N J Higham King Arthur: myth-making and history Routledge 2002
King Arthur. How this short phrase stimulates a knee-jerk reaction: from amateur historians who want to convince the public that their vision of the fabled monarch is true, and from hard-bitten historians who deny not only his existence but irascibly inveigh in print against what they regard as the lunatic fringe. Now this is not one of those academic books that castigates and berates that fringe while simultaneously feeding from the hand it bites, but it nevertheless very definitely takes a minimalist view of the existence of Arthur, king or otherwise. Nick Higham is well-placed to authoritatively examine the historical contexts in which the Arthurian legend grew, and does so in very great detail; a short review can only highlight one or two of the original contributions this study makes to the literature.

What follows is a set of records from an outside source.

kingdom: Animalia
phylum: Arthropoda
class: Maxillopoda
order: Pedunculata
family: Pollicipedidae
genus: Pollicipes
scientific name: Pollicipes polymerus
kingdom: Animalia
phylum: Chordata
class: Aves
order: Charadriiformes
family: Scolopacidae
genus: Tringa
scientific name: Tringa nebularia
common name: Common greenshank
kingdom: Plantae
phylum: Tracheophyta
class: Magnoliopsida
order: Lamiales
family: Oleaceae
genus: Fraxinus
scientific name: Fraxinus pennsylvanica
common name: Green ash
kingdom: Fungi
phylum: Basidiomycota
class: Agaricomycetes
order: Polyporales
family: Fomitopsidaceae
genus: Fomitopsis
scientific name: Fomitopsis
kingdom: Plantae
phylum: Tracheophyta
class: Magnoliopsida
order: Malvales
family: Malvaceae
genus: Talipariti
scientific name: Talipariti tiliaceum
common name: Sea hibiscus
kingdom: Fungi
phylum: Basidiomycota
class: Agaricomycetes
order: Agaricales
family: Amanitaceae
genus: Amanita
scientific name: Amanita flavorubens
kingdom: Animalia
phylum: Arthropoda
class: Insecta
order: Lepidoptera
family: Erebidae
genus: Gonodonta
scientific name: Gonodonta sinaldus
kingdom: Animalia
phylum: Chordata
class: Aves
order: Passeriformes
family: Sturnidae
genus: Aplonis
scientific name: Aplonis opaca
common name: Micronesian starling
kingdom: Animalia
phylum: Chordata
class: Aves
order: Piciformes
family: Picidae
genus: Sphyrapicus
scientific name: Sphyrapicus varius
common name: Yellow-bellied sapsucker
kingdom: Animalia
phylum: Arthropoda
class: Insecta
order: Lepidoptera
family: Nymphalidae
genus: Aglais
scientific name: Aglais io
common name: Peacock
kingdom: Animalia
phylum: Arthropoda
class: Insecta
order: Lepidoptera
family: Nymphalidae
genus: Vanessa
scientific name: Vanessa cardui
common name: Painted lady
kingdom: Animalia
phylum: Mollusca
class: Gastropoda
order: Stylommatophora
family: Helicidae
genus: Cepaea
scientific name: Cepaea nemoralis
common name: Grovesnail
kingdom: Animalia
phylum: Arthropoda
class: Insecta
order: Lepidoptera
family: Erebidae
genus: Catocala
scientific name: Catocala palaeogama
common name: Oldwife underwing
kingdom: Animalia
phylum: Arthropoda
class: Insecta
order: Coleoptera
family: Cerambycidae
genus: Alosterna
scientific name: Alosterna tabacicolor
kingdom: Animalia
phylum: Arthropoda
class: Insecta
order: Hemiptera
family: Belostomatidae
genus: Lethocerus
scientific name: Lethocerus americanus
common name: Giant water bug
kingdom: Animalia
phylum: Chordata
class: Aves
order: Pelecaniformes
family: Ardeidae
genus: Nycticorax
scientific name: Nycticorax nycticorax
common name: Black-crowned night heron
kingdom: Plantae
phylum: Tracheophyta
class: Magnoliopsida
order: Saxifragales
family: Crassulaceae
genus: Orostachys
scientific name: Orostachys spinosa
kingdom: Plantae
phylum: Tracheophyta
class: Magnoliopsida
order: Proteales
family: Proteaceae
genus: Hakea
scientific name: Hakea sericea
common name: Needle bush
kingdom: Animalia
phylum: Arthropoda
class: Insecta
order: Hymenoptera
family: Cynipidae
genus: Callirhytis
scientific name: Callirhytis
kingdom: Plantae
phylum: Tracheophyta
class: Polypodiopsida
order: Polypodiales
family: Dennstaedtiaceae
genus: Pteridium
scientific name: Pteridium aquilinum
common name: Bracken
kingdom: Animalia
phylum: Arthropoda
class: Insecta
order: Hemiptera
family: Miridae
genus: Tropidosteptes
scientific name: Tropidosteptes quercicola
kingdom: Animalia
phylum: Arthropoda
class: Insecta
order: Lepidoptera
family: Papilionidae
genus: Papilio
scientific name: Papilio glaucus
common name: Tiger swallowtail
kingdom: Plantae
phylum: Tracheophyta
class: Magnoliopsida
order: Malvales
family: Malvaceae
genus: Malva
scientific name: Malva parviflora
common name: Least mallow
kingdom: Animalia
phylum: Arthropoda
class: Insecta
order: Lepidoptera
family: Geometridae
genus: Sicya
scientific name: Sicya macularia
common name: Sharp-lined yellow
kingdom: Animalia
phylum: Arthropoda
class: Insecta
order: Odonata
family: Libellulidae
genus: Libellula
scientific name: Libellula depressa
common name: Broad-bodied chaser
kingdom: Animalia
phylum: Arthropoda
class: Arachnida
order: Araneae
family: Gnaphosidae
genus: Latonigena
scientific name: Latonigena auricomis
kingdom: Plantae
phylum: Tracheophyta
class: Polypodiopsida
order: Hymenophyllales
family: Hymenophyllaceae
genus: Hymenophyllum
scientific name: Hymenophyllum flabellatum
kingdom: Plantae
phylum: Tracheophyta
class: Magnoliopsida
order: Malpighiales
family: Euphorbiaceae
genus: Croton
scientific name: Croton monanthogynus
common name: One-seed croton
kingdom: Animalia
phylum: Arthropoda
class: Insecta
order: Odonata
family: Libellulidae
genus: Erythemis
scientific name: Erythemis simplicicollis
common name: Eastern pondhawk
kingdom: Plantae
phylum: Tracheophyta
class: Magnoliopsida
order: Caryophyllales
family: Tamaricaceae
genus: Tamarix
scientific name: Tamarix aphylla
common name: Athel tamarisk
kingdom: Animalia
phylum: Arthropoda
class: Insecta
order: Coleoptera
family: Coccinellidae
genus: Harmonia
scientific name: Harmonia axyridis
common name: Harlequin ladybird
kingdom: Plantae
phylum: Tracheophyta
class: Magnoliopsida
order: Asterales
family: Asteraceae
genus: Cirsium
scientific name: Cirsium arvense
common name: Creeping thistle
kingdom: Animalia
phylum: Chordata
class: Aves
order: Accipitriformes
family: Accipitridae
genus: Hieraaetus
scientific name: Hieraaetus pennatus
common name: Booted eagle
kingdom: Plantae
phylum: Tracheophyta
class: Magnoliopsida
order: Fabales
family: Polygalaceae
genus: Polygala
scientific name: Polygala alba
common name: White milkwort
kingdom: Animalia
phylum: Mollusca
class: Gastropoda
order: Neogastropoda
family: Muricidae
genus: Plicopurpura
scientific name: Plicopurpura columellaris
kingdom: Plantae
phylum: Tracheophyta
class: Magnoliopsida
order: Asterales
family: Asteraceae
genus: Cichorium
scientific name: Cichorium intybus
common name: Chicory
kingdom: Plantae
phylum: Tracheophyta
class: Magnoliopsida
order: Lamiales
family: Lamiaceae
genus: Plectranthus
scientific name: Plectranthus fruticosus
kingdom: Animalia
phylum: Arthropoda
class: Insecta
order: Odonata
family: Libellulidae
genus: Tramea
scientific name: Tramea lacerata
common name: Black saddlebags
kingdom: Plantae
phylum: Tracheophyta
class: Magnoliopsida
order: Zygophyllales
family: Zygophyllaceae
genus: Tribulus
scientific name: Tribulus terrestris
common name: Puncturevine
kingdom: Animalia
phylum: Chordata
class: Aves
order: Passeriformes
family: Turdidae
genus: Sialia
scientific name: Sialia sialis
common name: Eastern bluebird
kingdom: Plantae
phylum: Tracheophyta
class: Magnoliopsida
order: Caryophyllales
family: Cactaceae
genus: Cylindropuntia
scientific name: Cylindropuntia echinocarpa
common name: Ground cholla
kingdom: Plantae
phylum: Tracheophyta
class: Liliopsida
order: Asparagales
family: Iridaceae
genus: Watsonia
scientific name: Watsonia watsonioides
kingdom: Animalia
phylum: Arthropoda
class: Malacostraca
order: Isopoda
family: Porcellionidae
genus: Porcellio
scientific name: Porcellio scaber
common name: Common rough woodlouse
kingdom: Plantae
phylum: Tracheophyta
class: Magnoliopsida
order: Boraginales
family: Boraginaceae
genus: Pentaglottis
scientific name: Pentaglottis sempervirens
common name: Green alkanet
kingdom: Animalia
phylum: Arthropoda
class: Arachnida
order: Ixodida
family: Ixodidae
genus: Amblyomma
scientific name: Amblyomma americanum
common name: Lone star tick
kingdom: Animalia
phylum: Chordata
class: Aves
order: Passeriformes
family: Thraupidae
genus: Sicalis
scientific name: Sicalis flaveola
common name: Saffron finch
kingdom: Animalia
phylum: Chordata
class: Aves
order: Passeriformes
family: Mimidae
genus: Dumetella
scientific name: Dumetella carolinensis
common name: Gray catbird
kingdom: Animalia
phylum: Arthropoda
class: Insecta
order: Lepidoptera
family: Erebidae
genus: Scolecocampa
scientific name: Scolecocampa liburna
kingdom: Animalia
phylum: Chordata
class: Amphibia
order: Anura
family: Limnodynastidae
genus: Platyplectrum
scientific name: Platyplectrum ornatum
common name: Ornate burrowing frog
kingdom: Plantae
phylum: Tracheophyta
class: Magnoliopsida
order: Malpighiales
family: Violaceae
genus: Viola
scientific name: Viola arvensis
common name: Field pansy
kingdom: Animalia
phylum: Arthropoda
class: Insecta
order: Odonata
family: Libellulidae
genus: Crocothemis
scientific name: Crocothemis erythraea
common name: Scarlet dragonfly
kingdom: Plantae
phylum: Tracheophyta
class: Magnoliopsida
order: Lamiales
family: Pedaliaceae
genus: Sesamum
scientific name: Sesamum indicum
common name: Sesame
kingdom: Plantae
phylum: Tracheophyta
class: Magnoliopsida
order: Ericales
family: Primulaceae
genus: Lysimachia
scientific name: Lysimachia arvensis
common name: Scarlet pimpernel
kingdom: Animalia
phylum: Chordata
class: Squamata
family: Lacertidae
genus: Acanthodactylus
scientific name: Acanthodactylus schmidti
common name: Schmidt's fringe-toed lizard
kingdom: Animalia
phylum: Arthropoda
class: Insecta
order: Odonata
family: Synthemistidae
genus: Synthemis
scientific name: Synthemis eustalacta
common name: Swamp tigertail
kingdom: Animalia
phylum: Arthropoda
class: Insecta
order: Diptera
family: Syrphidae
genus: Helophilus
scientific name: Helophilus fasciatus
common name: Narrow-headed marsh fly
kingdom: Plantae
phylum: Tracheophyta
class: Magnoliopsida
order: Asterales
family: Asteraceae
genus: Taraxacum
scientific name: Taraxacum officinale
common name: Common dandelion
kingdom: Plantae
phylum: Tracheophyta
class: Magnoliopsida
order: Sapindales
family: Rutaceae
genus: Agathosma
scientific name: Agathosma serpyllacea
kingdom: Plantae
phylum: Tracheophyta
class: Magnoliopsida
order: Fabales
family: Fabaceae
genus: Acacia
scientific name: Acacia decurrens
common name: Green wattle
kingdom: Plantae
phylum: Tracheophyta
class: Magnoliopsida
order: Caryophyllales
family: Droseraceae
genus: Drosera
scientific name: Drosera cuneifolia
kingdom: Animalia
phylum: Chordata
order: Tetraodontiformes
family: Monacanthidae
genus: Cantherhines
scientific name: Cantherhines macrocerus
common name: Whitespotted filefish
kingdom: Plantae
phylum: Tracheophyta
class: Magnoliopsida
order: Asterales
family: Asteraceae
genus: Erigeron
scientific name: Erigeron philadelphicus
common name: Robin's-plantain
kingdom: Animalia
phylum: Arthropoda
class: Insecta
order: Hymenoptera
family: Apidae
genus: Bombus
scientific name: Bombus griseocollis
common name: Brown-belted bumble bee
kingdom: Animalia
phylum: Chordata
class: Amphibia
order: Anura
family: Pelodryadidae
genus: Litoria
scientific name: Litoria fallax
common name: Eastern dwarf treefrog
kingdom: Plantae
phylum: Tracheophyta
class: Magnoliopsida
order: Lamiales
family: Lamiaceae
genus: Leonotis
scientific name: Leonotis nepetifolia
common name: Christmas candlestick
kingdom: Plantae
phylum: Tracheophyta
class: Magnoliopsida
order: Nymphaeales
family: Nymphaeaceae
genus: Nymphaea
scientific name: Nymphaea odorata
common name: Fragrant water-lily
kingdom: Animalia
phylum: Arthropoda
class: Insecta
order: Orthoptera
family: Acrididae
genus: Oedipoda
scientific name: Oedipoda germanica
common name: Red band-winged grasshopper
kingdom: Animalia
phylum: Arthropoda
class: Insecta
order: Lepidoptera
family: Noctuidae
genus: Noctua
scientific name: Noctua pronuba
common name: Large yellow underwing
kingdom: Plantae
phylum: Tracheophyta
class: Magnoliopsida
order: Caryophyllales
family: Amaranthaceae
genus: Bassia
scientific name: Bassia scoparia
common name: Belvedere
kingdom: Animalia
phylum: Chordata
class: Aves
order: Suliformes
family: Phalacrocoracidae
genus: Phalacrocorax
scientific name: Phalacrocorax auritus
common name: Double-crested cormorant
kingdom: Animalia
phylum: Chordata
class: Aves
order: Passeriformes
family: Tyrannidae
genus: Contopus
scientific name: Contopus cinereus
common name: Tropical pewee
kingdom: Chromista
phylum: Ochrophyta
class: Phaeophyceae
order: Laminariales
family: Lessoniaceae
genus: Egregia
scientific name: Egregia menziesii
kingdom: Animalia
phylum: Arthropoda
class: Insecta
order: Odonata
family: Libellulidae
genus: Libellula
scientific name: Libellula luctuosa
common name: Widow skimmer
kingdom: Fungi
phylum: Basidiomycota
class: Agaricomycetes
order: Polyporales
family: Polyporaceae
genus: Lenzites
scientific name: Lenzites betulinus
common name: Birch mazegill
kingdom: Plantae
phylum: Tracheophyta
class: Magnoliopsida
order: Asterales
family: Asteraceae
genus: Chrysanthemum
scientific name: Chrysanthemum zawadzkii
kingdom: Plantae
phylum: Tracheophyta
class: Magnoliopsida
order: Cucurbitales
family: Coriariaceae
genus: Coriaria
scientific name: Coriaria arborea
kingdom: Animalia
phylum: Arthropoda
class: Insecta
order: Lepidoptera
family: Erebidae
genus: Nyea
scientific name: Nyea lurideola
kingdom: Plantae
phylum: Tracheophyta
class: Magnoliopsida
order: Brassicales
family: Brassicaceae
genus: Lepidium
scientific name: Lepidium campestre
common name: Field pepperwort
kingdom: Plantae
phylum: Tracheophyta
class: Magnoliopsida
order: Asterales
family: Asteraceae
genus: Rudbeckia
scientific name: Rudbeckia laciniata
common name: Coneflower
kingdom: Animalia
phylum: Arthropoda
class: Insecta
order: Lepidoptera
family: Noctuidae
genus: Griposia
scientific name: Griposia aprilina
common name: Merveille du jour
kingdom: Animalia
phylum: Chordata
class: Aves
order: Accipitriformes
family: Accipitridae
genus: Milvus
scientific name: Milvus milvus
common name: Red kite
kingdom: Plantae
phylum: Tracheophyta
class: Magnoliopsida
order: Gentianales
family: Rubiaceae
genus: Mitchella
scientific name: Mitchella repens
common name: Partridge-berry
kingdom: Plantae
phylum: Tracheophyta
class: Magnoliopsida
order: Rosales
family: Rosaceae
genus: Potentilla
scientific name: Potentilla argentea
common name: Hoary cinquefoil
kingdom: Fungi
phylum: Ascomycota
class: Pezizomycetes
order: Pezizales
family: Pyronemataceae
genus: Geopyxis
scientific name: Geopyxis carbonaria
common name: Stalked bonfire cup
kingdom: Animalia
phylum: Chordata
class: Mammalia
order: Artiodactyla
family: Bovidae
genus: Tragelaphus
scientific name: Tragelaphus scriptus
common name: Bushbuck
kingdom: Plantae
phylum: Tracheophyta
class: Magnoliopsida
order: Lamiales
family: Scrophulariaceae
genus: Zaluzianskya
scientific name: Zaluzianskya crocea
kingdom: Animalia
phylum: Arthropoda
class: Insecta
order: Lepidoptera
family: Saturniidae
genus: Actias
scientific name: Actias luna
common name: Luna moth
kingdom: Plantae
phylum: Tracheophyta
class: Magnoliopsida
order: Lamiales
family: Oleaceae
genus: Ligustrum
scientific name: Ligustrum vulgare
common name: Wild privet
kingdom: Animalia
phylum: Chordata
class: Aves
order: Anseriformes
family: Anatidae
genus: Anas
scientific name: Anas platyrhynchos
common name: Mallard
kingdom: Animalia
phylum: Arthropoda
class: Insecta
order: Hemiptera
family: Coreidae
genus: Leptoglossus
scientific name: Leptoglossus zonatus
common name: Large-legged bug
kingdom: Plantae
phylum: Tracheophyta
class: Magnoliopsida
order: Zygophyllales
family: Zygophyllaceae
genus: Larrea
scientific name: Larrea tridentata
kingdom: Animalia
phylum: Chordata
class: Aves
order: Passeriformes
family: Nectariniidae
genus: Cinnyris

Higham believes the ‘historic’ figure of Arthur springs Athena-like from the creative imagination of the anonymous 9th-century author of the Historia Brittonum, the ‘History of the Britons’. He makes a good case for ‘Nennius’, or whoever the author of the History was, coming from in or around Gwent in south-east Wales (the author’s knowledge of local geography and lore suggests this); but the cleric is also writing a sophisticated metahistory for the Gwynedd dynasty of Merfyn Frych (825-844) in the opposite corner of Wales. Higham surmises that this composition, inter alia, portrayed Arthur as a Joshua figure to St Patrick’s Moses; and a quasi-biblical view of British history — with one or other ethnic peoples as God’s elect — permeates this clerical author’s vision as much as it did that of a Gildas or a Bede. To consider the chronicles, metahistories and poetry of the time as objective history in the modern sense, as many amateur historians or especially pseudohistorians do, is to fundamentally misjudge their purposes. For this principal reason Higham believes the details of Arthur as a military leader winning twelve ambiguously-identified battles are essentially made up according to what was expected of a figure in the Joshua mould.
The crunch comes with the obvious question: did the figure of Arthur then emerge ex nihilo into the legendary history of Britain? Higham suggests that “the most plausible conclusion is … that the historicized Arthur of the central Middle Ages had his roots in a Roman Artorius who had been taken up and developed within British folk stories already widespread by the beginning of the ninth century … The likeliest origin was a military leader of repute in Roman Britain who had become legendary” (page 97).
I think, after such a strong demolition of Nennius’ account, with Arthur’s exploits explained as being pure invention, that this is rather a weak fall-back position for the historian to take. However, whether you agree or not with this conclusion this is certainly a challenging yet fascinating study which must effectively throw cold water on all those “real Arthur” and “True Story” claims.